§ **Assignment**:
Every line containing the word "єром" must be pulled from the records.

[Start of Attachment]

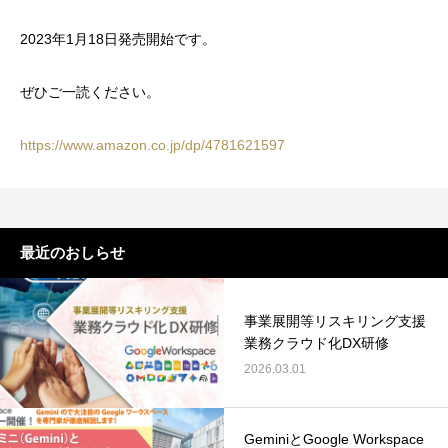
2023年1月18日発売開始です。
ぜひご一読ください。
https://www.amazon.co.jp/dp/4781621597
最近のおしらせ
事業展開等リスキリング支援
業務クラウド化DX研修
2026.03.01
GeminiとGoogle Workspace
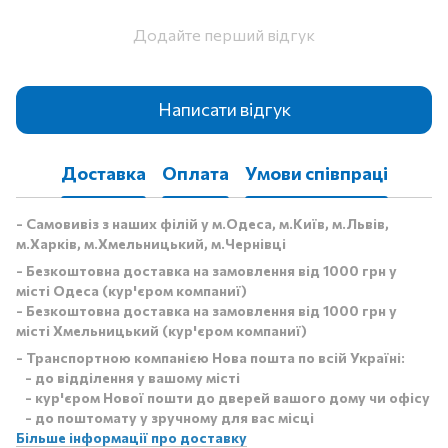
Додайте перший відгук
Написати відгук
Доставка
Оплата
Умови співпраці
- Самовивіз з наших філій у м.Одеса, м.Київ, м.Львів,
м.Харків, м.Хмельницький, м.Чернівці
- Безкоштовна доставка на замовлення від 1000 грн у
місті Одеса (кур'єром компаниї)
- Безкоштовна доставка на замовлення від 1000 грн у
місті Хмельницький (кур'єром компаниї)
- Транспортною компанією Нова пошта по всій Україні:
- до відділення у вашому місті
- кур'єром Нової пошти до дверей вашого дому чи офісу
- до поштомату у зручному для вас місці
Більше інформації про доставку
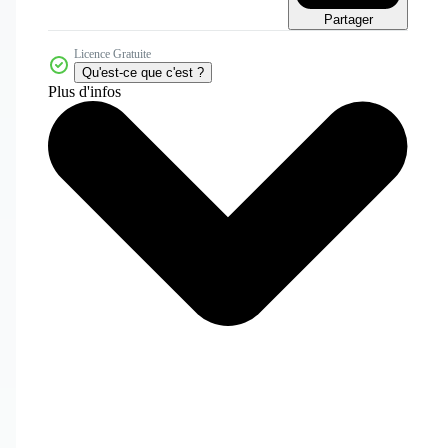
Partager
Licence Gratuite
Qu'est-ce que c'est ?
Plus d'infos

[End of Attachment]

§ **Expected output**:
місті Одеса (кур'єром компаниї)
місті Хмельницький (кур'єром компаниї)
- кур'єром Нової пошти до дверей вашого дому чи офісу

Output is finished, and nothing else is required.